A report released today by the American Association of University Professors (AAUP) finds that the University of Illinois at Urbana-Champaign (UIUC) administration and the board of trustees of the University of Illinois violated principles of academic freedom when they withdrew a tenured faculty appointment that had been offered to Professor Steven Salaita. The job offer was withdrawn after Professor Salaita made a series of impassioned Twitter posts expressing outrage about the war in Gaza. The report, written by an investigating committee, addresses a number of critical issues in this case. Among its findings:

    Professor Salaita's appointment should have entitled him to the due process rights of a tenured faculty member.  Professor Salaita had received a letter in October 2013 offering him the tenured position, subject to board approval. He accepted the offer, received course assignments, resigned from his existing tenured position, sold his house, and put down a deposit on a condo in Illinois before being informed in late summer 2014 that the job offer would not be submitted to the board for approval. The next board meeting with approvals on the agenda was scheduled to occur after Professor Salaita was to start teaching. It has been regular practice at the University of Illinois for the board to formally approve new tenured faculty appointments only after the faculty members have already begun work, a violation of recommendations made by the AAUP and the Association of American Colleges and Universities (AAC&U).
    
    The rejection of appointment amounted to a summary dismissal, in violation of both AAUP and university policies.  The UIUC administration and the board of trustees of the University of Illinois violated the university’s own policies by rejecting Professor Salaita’s appointment without demonstrating cause, and by doing so only after the appointment had been offered and courses had been assigned to him. They also violated the AAUP/AAC&U 1940 Statement of Principles on Academic Freedom and Tenure, which has been endorsed by more than two hundred academic organizations. Aborting an appointment in this manner without demonstrated cause and without due process amounts to a summary dismissal.
    
    The decision by the chief administrative officer, the chancellor, and the board to reject the appointment contravened widely accepted standards for the conduct of academic governance.  The decision was announced without consultation with relevant faculty and administrative bodies. The chancellor announced the decision without even having informed those involved in several previous levels of evaluation, all of whom had recommended making the appointment.
    
    The climate for academic freedom at UIUC is uncertain. The stated reasons for the rejection of the appointment by the chancellor and the board of trustees have cast a pall of uncertainty over the degree to which academic freedom is understood and respected at UIUC. The report finds that Professor Salaita's tweets were examples of "extramural expression," speech as a citizen and hence protected by academic freedom. Claims that his dismissal was intended to protect students were unsupported by any evidence calling into question Professor Salaita's previous conduct in the classroom.
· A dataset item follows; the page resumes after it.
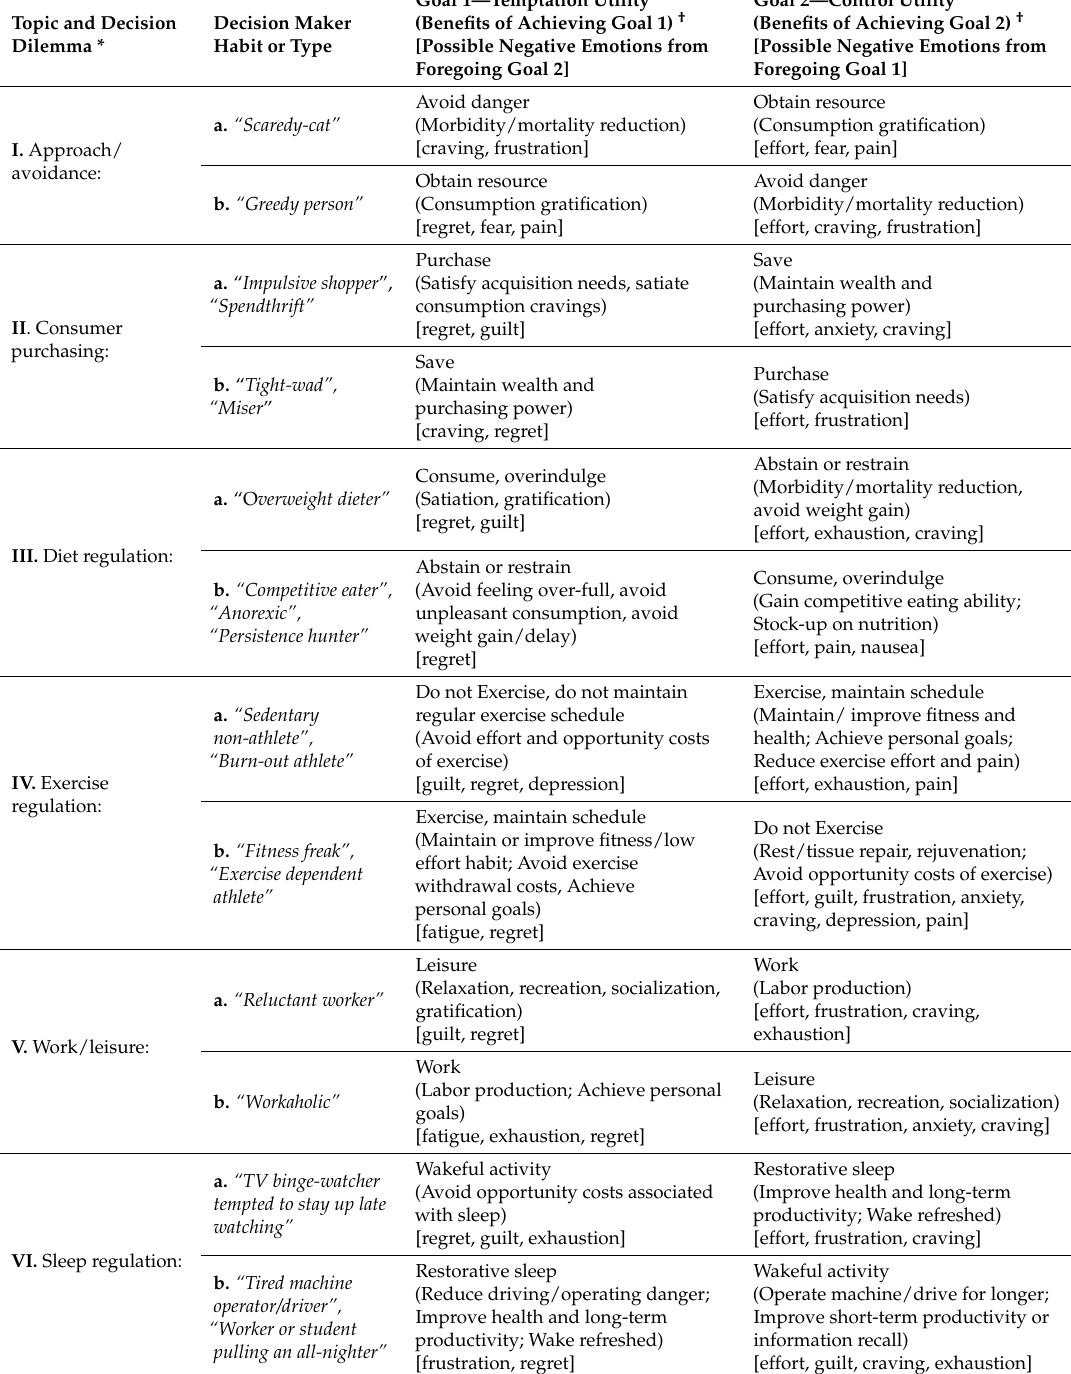
Table 1. Decision dilemmas, conflicting goals, benefits and possible negative emotional consequences of differential goal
The chancellor and the board claimed on multiple occasions that "civility" is an appropriate standard by which the fitness of a scholar and teacher may be judged, a claim which is inimical to academic freedom.

“The dismissal of Professor Salaita has roiled the UIUC community and much of academia; it is one of the more significant violations of academic freedom this decade," said Henry Reichman, professor emeritus of history at California State University, East Bay, and chair of the AAUP’s Committee A on Academic Freedom and Tenure, who also chaired the investigating committee in this case. "The issue in the case has never been the content of Salaita’s message.  One may consider the contents of his tweets to be juvenile, irresponsible, and even repulsive and still defend Salaita’s right to produce them.”

AAUP investigating committees, which are authorized in a few selected cases when significant violations of academic freedom, tenure, or governance have been alleged and persist despite AAUP efforts to resolve them, are generally composed of AAUP members from other institutions with no previous involvement in the matter.  In this case the Association built upon the work of the UIUC senate's own Committee on Academic Freedom and Tenure.